===== Recorded information =====

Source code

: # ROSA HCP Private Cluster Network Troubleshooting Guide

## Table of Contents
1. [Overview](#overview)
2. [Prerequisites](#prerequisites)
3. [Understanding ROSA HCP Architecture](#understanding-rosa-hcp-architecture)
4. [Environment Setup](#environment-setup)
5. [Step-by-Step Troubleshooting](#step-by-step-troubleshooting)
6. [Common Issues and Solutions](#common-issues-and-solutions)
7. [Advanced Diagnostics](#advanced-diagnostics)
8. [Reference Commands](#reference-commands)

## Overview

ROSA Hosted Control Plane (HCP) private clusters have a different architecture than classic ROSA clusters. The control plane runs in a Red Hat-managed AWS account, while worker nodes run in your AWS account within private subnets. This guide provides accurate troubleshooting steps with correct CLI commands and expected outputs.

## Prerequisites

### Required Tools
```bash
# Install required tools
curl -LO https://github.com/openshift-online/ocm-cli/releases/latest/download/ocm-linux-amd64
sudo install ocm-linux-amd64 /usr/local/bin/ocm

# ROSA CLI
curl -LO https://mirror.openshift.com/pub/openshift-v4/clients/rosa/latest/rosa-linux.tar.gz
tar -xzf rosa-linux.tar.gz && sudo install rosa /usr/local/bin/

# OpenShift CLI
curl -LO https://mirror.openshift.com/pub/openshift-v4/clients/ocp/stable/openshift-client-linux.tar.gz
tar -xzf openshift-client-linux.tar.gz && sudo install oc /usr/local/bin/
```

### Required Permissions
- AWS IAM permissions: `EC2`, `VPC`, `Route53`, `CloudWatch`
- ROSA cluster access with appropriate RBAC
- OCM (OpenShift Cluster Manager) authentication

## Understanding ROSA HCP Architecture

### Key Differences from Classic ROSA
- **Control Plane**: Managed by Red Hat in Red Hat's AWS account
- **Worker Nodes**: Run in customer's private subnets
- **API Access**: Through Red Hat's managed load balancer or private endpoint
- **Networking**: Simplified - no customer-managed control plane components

=====

● What needs to be done: The lines to copy are those in the records above containing the word "subnets".

● Solved exercise:
ROSA Hosted Control Plane (HCP) private clusters have a different architecture than classic ROSA clusters. The control plane runs in a Red Hat-managed AWS account, while worker nodes run in your AWS account within private subnets. This guide provides accurate troubleshooting steps with correct CLI commands and expected outputs.
- **Worker Nodes**: Run in customer's private subnets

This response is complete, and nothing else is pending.